● **Task directions**:
Using the records below, report how many lines hold "nuclear", with no extra text.

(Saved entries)
══════

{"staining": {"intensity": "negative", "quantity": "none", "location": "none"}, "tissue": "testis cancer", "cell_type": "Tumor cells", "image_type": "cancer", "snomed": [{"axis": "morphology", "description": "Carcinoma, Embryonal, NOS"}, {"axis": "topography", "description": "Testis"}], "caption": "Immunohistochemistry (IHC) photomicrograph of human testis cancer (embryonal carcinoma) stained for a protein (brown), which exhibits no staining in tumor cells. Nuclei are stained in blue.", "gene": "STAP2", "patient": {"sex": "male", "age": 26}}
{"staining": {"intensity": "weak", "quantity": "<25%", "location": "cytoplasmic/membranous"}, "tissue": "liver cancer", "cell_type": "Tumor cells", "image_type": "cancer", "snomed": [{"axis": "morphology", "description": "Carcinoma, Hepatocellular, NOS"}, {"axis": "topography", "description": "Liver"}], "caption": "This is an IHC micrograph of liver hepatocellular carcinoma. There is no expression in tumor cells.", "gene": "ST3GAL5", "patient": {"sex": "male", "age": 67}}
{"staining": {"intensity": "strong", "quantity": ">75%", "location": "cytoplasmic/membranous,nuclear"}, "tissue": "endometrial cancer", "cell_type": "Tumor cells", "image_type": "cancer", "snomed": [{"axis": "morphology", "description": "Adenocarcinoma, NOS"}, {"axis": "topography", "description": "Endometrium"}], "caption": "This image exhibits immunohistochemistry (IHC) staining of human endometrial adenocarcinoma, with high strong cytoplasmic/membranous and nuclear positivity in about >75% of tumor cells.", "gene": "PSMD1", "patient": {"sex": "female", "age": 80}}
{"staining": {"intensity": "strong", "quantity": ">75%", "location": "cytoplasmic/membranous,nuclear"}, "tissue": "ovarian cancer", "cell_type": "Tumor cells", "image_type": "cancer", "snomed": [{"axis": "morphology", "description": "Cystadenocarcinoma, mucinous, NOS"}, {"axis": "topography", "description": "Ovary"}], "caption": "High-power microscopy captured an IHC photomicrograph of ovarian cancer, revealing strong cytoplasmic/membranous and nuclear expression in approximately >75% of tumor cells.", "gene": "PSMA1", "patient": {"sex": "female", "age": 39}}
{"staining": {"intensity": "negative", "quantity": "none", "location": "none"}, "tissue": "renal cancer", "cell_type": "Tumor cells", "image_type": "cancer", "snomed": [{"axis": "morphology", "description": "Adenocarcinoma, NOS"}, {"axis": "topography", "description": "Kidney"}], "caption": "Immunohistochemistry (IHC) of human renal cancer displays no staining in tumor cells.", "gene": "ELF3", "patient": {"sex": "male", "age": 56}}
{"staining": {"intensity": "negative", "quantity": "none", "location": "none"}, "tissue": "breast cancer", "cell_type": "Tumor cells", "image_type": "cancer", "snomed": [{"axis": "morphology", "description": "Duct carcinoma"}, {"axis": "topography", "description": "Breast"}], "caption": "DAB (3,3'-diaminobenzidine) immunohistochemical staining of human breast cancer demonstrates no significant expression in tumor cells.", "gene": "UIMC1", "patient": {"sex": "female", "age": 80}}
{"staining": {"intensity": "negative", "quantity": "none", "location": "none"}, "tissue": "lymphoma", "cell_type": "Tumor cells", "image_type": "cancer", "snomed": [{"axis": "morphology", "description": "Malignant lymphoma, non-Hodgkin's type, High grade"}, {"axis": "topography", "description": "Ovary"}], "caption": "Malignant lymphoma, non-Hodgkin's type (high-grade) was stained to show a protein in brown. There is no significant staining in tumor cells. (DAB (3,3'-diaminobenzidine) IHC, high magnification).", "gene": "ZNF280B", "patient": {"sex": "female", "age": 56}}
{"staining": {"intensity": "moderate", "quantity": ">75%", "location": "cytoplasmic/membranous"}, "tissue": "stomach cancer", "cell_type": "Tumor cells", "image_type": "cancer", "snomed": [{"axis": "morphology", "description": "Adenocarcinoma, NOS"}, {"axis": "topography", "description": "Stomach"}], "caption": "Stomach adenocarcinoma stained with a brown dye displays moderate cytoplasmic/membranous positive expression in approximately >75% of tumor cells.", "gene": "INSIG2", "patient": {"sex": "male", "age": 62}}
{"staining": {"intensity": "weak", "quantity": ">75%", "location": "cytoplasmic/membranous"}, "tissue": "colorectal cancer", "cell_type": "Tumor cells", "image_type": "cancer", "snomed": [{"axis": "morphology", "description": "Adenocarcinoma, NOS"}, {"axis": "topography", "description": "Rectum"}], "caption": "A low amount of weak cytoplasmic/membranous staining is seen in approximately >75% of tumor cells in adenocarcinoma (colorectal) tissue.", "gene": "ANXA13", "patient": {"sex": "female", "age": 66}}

══════

● **Answer for this exercise**:
2